Así, mientras en el Reino Unido celebrarán mañana el Boxing Day con una jornada completa de todas las divisiones del fútbol profesional -y habrá otra el sábado y una más, increíblemente, el día de año nuevo, sin resaca y sin complejos- en la que el centro de atención son los niños y sus las familias -y a la vez es una tremenda operación de marketing en la que se recauda mucha pasta vendiendo pipas y camisetas, las gradas están repletas y el espectáculo garantizado-; aquí, en el baldío lodazal patrio, la asociación de unos jugadores malcriados bien pagados y consentidos se niega a jugar en vacaciones, aferrándose a los derechos que tienen como personas humanas con pelo y piernas de pasar las fiestas con sus familiares en sitios tan fantásticos como las Seychelles o las Maldivas.
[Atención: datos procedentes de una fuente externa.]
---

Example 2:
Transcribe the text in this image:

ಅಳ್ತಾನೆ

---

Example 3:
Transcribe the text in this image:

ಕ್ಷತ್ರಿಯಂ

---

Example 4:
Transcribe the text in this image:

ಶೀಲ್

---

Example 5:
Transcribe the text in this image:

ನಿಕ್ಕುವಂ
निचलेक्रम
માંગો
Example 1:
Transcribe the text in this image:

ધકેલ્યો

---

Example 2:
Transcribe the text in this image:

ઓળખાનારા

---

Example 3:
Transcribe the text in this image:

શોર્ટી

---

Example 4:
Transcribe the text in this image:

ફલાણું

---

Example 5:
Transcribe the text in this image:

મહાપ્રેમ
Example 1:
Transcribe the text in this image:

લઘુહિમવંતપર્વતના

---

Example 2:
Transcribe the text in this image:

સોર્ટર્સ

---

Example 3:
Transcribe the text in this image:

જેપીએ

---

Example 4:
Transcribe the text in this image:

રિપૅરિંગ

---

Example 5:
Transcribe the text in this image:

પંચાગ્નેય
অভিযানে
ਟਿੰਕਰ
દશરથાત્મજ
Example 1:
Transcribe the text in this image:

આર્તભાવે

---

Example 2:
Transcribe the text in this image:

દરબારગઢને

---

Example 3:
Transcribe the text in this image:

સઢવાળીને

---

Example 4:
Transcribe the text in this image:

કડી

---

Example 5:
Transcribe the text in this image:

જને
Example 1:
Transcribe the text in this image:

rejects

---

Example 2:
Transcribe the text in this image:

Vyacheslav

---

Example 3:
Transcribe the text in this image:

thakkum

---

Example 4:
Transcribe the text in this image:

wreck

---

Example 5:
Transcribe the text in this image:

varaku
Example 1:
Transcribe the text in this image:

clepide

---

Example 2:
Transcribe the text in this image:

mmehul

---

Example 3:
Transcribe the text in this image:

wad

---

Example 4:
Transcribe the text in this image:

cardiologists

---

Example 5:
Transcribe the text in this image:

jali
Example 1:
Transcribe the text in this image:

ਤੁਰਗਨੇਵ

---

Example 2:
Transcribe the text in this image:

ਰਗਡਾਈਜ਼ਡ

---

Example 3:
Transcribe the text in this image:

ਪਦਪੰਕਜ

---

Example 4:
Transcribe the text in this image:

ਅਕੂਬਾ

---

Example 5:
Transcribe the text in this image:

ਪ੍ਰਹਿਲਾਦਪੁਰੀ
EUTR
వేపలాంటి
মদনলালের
Y la federación que debería obligarles a jugar, por el bien de la gente que se deja la soldada y la ilusión en los abonos y las discusiones, organiza torneos chapuceros e infectos como la Copa del Rey, en la que solo priman los intereses de los equipos poderosos que solo aprecian la copa si la ganan, y si no la tildan de torneo menor sin interés en el que alinear a sus jugadores menos probables para darles minutos y algo en lo que pensar. Otras competiciones de otros países más civilizados y competentes, la NBA por ejemplo, vertebra su calendario anual teniendo en cuenta que la tarde de Navidad hay que ofertar los mejores partidos del año, o los más morbosos o los más competidos. Así, y desde hace un rato, están jugando los Lakers -uno de los equipos con más tradición y seguidores- y Miami -la potencia actual, el equipo a batir, en el que juega el mejor jugador de la competición-. ¿Os imagináis una tarde de Navidad televisiva con Messi y Cristiano frente a frente? Yo no. El fútbol nacional, en fin, ha dejado de pensar en su público -como el cine- y, como bien sabía Lope, un dramaturgo que ignora al que le llena las butacas corre serio peligro de que lo saquen a gorrazos del escenario y de ir derechito al infierno, por zoquete. Estáis avisados.